Much of this development is being driven by the need for a vast increase in the flexibility of the grid to support renewable generation. As a result, it has become increasingly necessary to utilize every avenue of energy storage; from batteries and pumped hydro to heat pumps and molten salt, each technology offers different advantages. At the same time, heavy industries are facing increasing pressure to decarbonize creating heightened interest in high temperature renewable heat technologies.
Molten salt and waste industrial heat
One of the factors that sets molten salt apart is its suitability for energy recovery in heat-intensive industrial settings.
Research by McKinsey suggests that the world produces at least 3,100 TWhth of waste heat across cement, steel, oil and gas, power generation, marine and other sources. Until recently, most industries took little notice of the potential for waste heat recovery; energy was inexpensive and heat recovery technologies had poor return on investment. Now the reverse is true, and there is also much greater pressure to reduce carbon emissions. With much of the low hanging energy efficiency options now taken, hard-to-abate sectors are now under the spotlight.
Molten salt can be used to both capture and store waste heat. It can then be recycled back into the industrial process as needed to reduce overall fuel consumption and carbon emissions. As molten salt has excellent thermal retention properties, when applied in this way, it almost becomes a ‘virtual circle’ with very little energy lost.
Expanding the potential of molten salt
To make molten salt more technically and economically viable, innovation has been required to reduce costs while increasing operating temperatures. For example, in many applications, as well as being used as the thermal storage medium, molten salt is also used as the heat transfer fluid, offering a more efficient solution to traditional liquids such as oil and water.
Naturally, at different temperatures, molten salt has different viscosity and density, meaning equipment such as pumps must be capable of running efficiently and reliably while accommodating variability of the fluid. In addition, molten salt is corrosive, and its corrosion mechanisms are influenced by several factors including its composition, concentration of impurities, atmosphere, temperature, thermal cycling and metal composition.
This has led to the development of equipment using corrosion-resistant alloys such as nickel alloy. Additionally, the solidification temperature of commonly used molten salt has varied ranges - from 140°C to 500°C - so systems must be designed to maintain temperatures above the threshold for the respective mixture.
Finally, as molten salt is roughly double the density of water, it requires double the power to keep the same flow head. This has an impact on pump hydraulics and motors. In the case of concentrating solar plants with a central receiver tower, pumps must handle high flow, high head and high temperatures all at once – a major engineering challenge.

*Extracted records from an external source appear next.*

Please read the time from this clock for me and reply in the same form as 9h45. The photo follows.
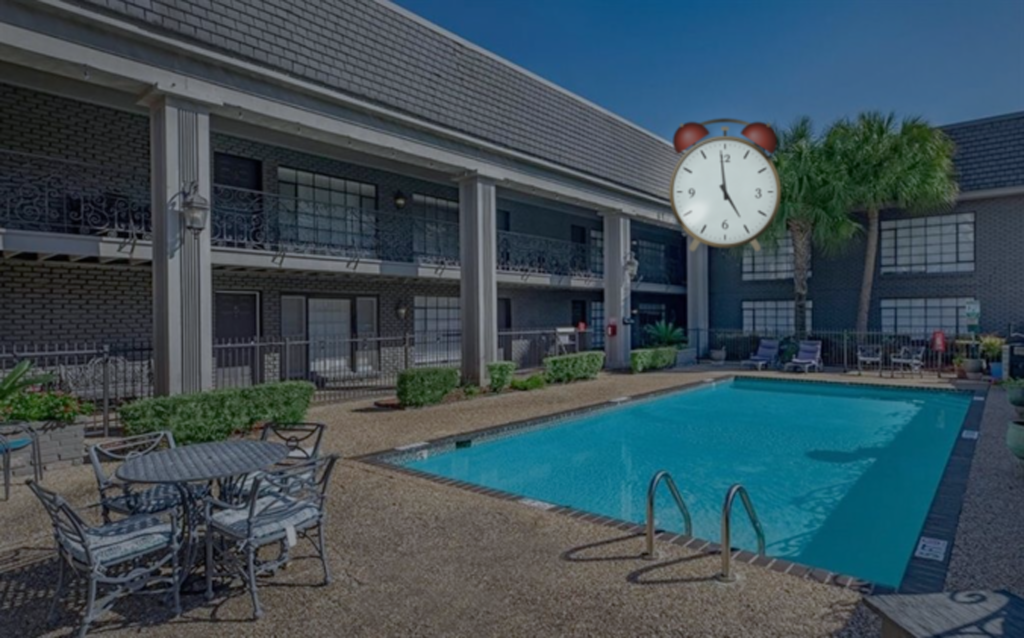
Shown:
4h59
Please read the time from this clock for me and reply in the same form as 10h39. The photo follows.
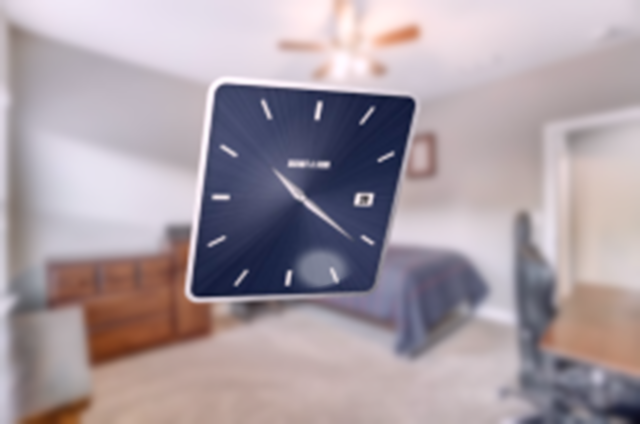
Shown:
10h21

Accommodating all these requirements can be costly, so innovations are ongoing to explore how to reduce the cost of equipment while maintaining the same reliability and longevity that operators have come to expect. For example, more powerful vertical turbine pump technologies have been developed to increase head, allowing for taller central receiver towers to be built.
In addition, the third generation of molten salt applications for concentrating solar power, which could operate at temperatures up to 750°C, is now being conceptualized. Improved resistance to thermal stress and expansion as well as superior seals are just some of the developments needed to advance the technology.

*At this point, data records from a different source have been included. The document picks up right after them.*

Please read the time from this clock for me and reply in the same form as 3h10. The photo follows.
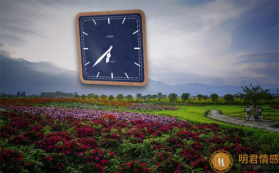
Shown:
6h38
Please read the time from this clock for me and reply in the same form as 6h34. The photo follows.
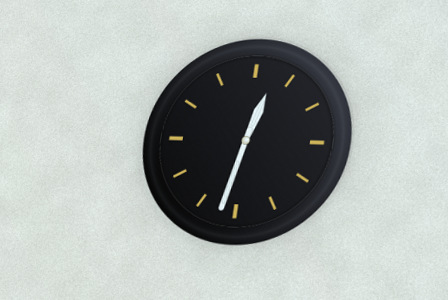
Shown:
12h32
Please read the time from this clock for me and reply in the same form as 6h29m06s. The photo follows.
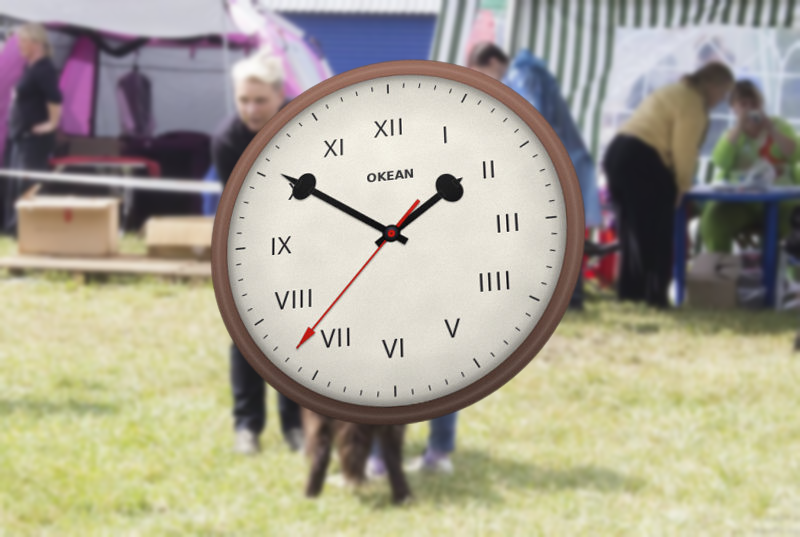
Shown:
1h50m37s
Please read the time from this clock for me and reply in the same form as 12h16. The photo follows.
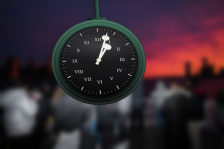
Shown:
1h03
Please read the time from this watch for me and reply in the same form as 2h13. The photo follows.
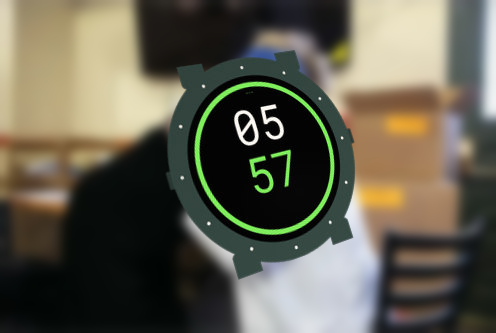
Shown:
5h57
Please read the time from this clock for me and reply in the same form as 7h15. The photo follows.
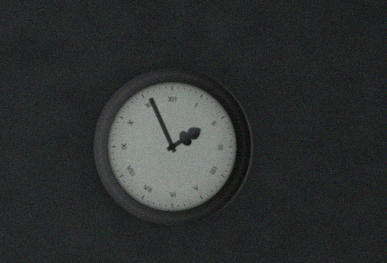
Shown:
1h56
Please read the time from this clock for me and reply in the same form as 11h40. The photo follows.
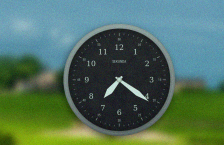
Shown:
7h21
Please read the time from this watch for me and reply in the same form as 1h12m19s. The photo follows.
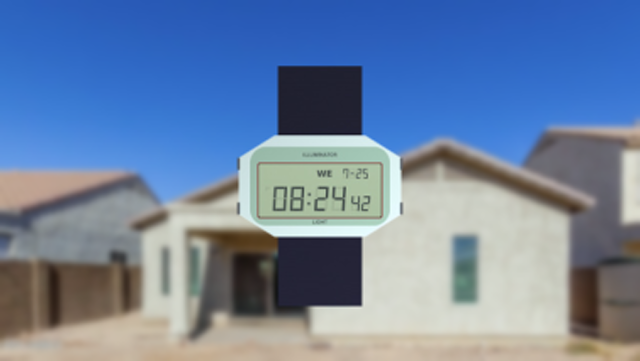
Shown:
8h24m42s
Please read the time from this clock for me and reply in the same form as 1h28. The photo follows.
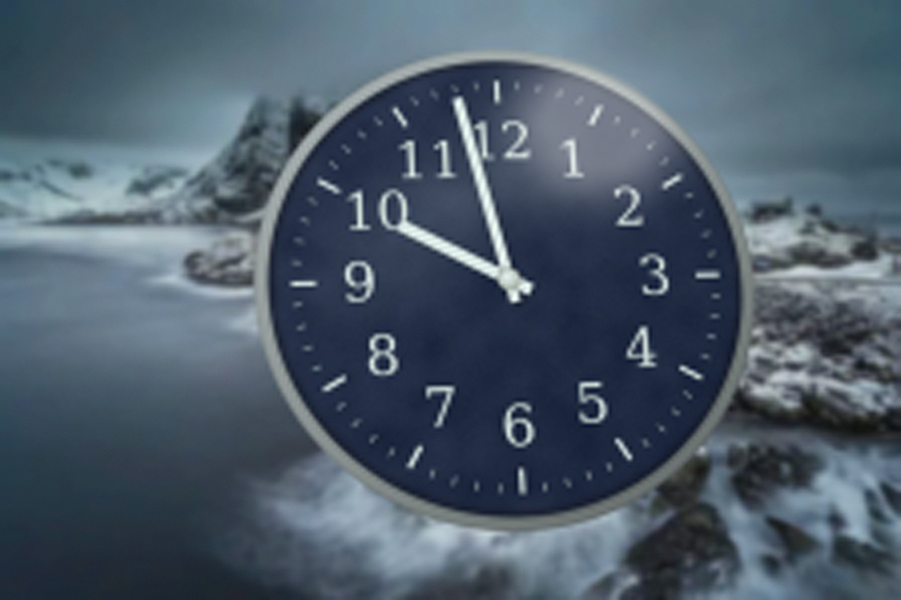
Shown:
9h58
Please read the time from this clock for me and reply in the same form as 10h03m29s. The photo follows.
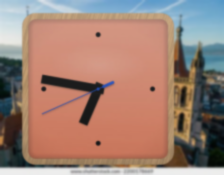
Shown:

Research and development in action
Altogether, improving the economics and technical capabilities of molten salt to expand its potential applications is a noteworthy challenge. However, the rapidly changing requirements have not phased everyone, in fact, some of us relish the opportunity to advance molten salt applications.
Industry pilot programs have already proved the concept that energy from renewables can be stored at temperatures up to 700°C, and can later be used to generate low carbon steam for electricity or heat for a wide range of industrial processes and community applications.
This approach provides a cost-competitive route for decarbonization in hard-to-abate industries and a lower carbon alternative to traditional methods. There is ongoing work in this space focused on achieving further material and technical development to extend service life, boost performance and deliver value.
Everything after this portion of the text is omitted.